Tech

Google accelerates local AI with Gemma 4 Multi-Token Prediction models

Google has updated its Gemma 4 family of open-source AI models with Multi-Token Prediction drafters, leveraging speculative decoding to significantly boost inference speeds on local devices.

Author
Owen Mercer
Markets and Finance Editor
Published
Draft
Source: Ars Technica · original
Google's Gemma 4 AI models get 3x speed boost by predicting future tokens
New open-source releases promise up to three times faster generation on consumer hardware without compromising output quality.
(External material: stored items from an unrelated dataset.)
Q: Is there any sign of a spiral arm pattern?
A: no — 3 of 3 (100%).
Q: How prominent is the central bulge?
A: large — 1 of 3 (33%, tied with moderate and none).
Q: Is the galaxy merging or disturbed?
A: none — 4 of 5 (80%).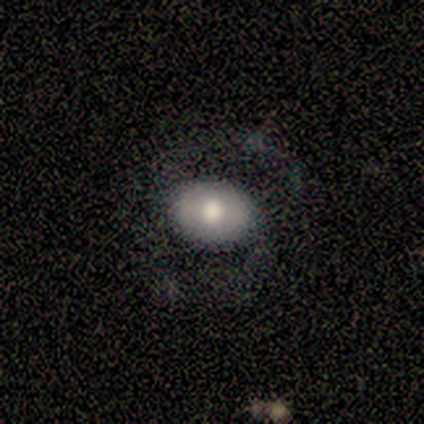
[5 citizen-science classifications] smooth-or-featured: smooth: 80% | featured or disk: 20% | star or artifact: 0%
  how-rounded: in between: 50% | round: 25% | cigar-shaped: 25%
  merging: none: 60% | major disturbance: 20% | merger: 20% | minor disturbance: 0%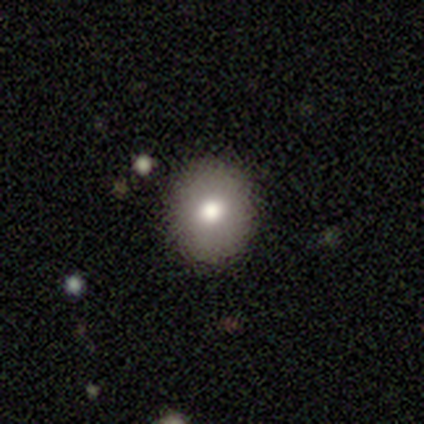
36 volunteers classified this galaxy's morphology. A smooth galaxy with no disk features (72%) that is round (77%). Merging: none (97%).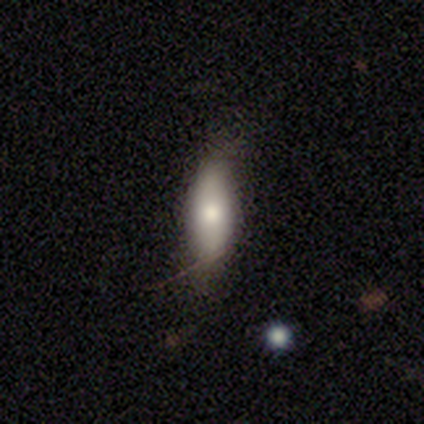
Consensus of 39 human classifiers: smooth 62%, featured or disk 26%, star or artifact 13%. Down the decision tree: how rounded — in between (67%); merging — none (59%).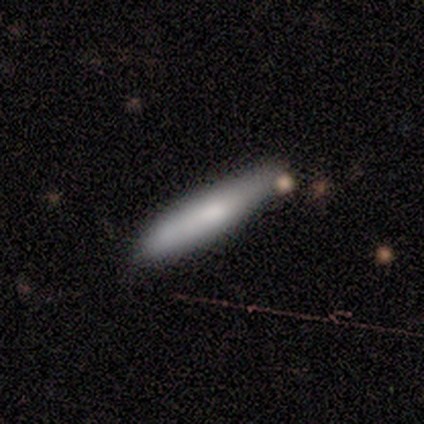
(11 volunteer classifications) smooth_or_featured: smooth (p=0.82) [alt: featured or disk p=0.18]
how_rounded: cigar-shaped (p=0.89) [alt: in between p=0.11]
merging: none (p=0.55) [alt: minor disturbance p=0.18]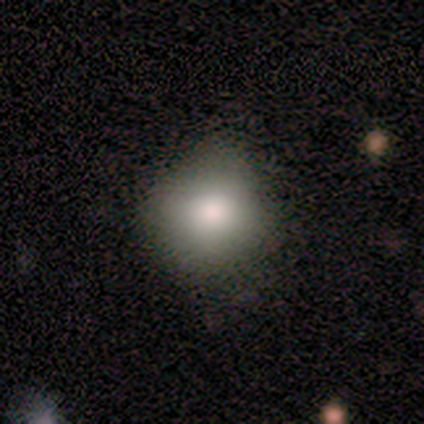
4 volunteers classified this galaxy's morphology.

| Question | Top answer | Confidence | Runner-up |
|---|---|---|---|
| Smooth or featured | smooth | 50% | tied: featured or disk (50%) |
Google has released updated Gemma 4 open-source AI models featuring Multi-Token Prediction (MTP) drafters, a technology designed to accelerate text generation on local hardware. By utilising speculative decoding, these models can predict future tokens in parallel with the main verification process, enabling generation speeds of up to three times faster on consumer GPUs and mobile devices without any reported loss in output quality.

The new models are licensed under Apache 2.0, a significant shift from the custom, less permissive licensing used in previous Gemma releases. This change aligns the software with industry standards and facilitates easier local tinkering and distribution. The Apache 2.0 license removes prior restrictions, allowing developers to deploy the models more freely across various environments.

To address the bandwidth bottlenecks that typically limit autoregressive generation on non-enterprise silicon, the MTP drafter employs a lightweight approach. The drafter, such as the 74 million parameter Gemma 4 E2B model, shares the key-value cache with the main model to avoid recalculating context. It also uses sparse decoding to narrow down likely token clusters, ensuring that compute cycles are utilised efficiently rather than being wasted moving parameters between VRAM and compute units.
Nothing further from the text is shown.